● **DESCRIPTION OF THE TASK**
Reproduce every line of the following entries without changing anything.

START DATA EXTRACT

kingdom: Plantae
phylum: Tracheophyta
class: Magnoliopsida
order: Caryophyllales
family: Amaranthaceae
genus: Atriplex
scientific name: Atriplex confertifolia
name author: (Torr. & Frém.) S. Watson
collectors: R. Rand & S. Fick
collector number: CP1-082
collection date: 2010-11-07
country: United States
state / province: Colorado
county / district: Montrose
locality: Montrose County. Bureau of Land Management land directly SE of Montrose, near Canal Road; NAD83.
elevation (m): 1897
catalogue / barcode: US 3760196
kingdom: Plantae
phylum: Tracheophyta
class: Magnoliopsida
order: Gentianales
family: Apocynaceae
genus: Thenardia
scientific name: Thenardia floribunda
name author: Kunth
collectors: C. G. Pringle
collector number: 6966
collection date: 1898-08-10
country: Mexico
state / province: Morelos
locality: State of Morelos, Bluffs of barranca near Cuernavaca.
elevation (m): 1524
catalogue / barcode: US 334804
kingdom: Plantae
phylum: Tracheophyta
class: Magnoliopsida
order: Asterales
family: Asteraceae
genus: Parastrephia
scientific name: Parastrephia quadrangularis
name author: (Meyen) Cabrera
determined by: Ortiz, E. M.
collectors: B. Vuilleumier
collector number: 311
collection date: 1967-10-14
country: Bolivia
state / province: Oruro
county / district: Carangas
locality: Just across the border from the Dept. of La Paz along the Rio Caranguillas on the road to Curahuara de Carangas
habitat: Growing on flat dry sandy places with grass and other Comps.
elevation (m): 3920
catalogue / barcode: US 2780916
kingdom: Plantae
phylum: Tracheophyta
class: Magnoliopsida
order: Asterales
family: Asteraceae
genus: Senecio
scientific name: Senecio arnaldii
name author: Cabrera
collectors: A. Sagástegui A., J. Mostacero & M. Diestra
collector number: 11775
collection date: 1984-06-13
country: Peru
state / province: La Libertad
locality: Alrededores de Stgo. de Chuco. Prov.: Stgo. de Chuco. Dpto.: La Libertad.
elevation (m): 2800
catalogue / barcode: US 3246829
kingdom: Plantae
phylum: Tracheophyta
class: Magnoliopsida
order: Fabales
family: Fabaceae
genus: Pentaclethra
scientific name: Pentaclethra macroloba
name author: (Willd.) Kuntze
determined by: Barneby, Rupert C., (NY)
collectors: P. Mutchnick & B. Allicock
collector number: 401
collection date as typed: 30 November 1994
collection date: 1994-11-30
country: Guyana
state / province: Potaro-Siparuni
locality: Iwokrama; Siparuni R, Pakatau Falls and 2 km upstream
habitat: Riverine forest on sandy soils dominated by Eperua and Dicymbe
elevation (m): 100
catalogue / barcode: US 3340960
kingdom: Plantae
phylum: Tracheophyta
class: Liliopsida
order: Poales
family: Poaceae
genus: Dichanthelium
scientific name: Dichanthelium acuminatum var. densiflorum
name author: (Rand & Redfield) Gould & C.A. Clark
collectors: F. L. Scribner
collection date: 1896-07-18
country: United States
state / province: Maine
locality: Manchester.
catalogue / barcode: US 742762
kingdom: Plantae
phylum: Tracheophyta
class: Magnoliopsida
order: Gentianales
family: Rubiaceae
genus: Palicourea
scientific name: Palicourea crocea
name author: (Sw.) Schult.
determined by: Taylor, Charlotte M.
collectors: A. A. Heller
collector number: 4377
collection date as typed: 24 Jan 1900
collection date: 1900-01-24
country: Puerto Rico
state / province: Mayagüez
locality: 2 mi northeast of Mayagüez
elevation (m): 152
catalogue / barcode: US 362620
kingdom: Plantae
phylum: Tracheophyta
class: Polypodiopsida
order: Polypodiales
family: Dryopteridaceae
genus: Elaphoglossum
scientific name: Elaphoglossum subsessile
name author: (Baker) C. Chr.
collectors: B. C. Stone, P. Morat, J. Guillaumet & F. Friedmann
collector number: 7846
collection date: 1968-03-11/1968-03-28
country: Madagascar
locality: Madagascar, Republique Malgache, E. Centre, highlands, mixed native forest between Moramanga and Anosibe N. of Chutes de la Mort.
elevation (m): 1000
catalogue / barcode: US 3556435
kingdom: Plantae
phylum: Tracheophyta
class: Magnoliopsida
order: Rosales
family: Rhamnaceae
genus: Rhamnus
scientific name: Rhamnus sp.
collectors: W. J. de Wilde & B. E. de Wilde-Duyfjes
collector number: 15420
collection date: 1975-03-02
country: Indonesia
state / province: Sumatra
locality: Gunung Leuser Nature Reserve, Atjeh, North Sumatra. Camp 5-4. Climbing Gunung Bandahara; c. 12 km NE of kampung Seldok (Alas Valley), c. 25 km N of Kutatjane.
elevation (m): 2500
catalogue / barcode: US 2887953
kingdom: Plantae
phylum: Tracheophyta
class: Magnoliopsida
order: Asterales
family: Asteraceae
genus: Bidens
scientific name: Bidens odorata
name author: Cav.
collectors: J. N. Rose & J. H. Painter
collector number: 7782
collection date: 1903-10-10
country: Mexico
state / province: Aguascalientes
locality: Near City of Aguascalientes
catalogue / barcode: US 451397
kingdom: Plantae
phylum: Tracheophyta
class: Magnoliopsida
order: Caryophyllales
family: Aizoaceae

END DATA EXTRACT

● **WRITTEN ANSWER**
kingdom: Plantae
phylum: Tracheophyta
class: Magnoliopsida
order: Caryophyllales
family: Amaranthaceae
genus: Atriplex
scientific name: Atriplex confertifolia
name author: (Torr. & Frém.) S. Watson
collectors: R. Rand & S. Fick
collector number: CP1-082
collection date: 2010-11-07
country: United States
state / province: Colorado
county / district: Montrose
locality: Montrose County. Bureau of Land Management land directly SE of Montrose, near Canal Road; NAD83.
elevation (m): 1897
catalogue / barcode: US 3760196
kingdom: Plantae
phylum: Tracheophyta
class: Magnoliopsida
order: Gentianales
family: Apocynaceae
genus: Thenardia
scientific name: Thenardia floribunda
name author: Kunth
collectors: C. G. Pringle
collector number: 6966
collection date: 1898-08-10
country: Mexico
state / province: Morelos
locality: State of Morelos, Bluffs of barranca near Cuernavaca.
elevation (m): 1524
catalogue / barcode: US 334804
kingdom: Plantae
phylum: Tracheophyta
class: Magnoliopsida
order: Asterales
family: Asteraceae
genus: Parastrephia
scientific name: Parastrephia quadrangularis
name author: (Meyen) Cabrera
determined by: Ortiz, E. M.
collectors: B. Vuilleumier
collector number: 311
collection date: 1967-10-14
country: Bolivia
state / province: Oruro
county / district: Carangas
locality: Just across the border from the Dept. of La Paz along the Rio Caranguillas on the road to Curahuara de Carangas
habitat: Growing on flat dry sandy places with grass and other Comps.
elevation (m): 3920
catalogue / barcode: US 2780916
kingdom: Plantae
phylum: Tracheophyta
class: Magnoliopsida
order: Asterales
family: Asteraceae
genus: Senecio
scientific name: Senecio arnaldii
name author: Cabrera
collectors: A. Sagástegui A., J. Mostacero & M. Diestra
collector number: 11775
collection date: 1984-06-13
country: Peru
state / province: La Libertad
locality: Alrededores de Stgo. de Chuco. Prov.: Stgo. de Chuco. Dpto.: La Libertad.
elevation (m): 2800
catalogue / barcode: US 3246829
kingdom: Plantae
phylum: Tracheophyta
class: Magnoliopsida
order: Fabales
family: Fabaceae
genus: Pentaclethra
scientific name: Pentaclethra macroloba
name author: (Willd.) Kuntze
determined by: Barneby, Rupert C., (NY)
collectors: P. Mutchnick & B. Allicock
collector number: 401
collection date as typed: 30 November 1994
collection date: 1994-11-30
country: Guyana
state / province: Potaro-Siparuni
locality: Iwokrama; Siparuni R, Pakatau Falls and 2 km upstream
habitat: Riverine forest on sandy soils dominated by Eperua and Dicymbe
elevation (m): 100
catalogue / barcode: US 3340960
kingdom: Plantae
phylum: Tracheophyta
class: Liliopsida
order: Poales
family: Poaceae
genus: Dichanthelium
scientific name: Dichanthelium acuminatum var. densiflorum
name author: (Rand & Redfield) Gould & C.A. Clark
collectors: F. L. Scribner
collection date: 1896-07-18
country: United States
state / province: Maine
locality: Manchester.
catalogue / barcode: US 742762
kingdom: Plantae
phylum: Tracheophyta
class: Magnoliopsida
order: Gentianales
family: Rubiaceae
genus: Palicourea
scientific name: Palicourea crocea
name author: (Sw.) Schult.
determined by: Taylor, Charlotte M.
collectors: A. A. Heller
collector number: 4377
collection date as typed: 24 Jan 1900
collection date: 1900-01-24
country: Puerto Rico
state / province: Mayagüez
locality: 2 mi northeast of Mayagüez
elevation (m): 152
catalogue / barcode: US 362620
kingdom: Plantae
phylum: Tracheophyta
class: Polypodiopsida
order: Polypodiales
family: Dryopteridaceae
genus: Elaphoglossum
scientific name: Elaphoglossum subsessile
name author: (Baker) C. Chr.
collectors: B. C. Stone, P. Morat, J. Guillaumet & F. Friedmann
collector number: 7846
collection date: 1968-03-11/1968-03-28
country: Madagascar
locality: Madagascar, Republique Malgache, E. Centre, highlands, mixed native forest between Moramanga and Anosibe N. of Chutes de la Mort.
elevation (m): 1000
catalogue / barcode: US 3556435
kingdom: Plantae
phylum: Tracheophyta
class: Magnoliopsida
order: Rosales
family: Rhamnaceae
genus: Rhamnus
scientific name: Rhamnus sp.
collectors: W. J. de Wilde & B. E. de Wilde-Duyfjes
collector number: 15420
collection date: 1975-03-02
country: Indonesia
state / province: Sumatra
locality: Gunung Leuser Nature Reserve, Atjeh, North Sumatra. Camp 5-4. Climbing Gunung Bandahara; c. 12 km NE of kampung Seldok (Alas Valley), c. 25 km N of Kutatjane.
elevation (m): 2500
catalogue / barcode: US 2887953
kingdom: Plantae
phylum: Tracheophyta
class: Magnoliopsida
order: Asterales
family: Asteraceae
genus: Bidens
scientific name: Bidens odorata
name author: Cav.
collectors: J. N. Rose & J. H. Painter
collector number: 7782
collection date: 1903-10-10
country: Mexico
state / province: Aguascalientes
locality: Near City of Aguascalientes
catalogue / barcode: US 451397
kingdom: Plantae
phylum: Tracheophyta
class: Magnoliopsida
order: Caryophyllales
family: Aizoaceae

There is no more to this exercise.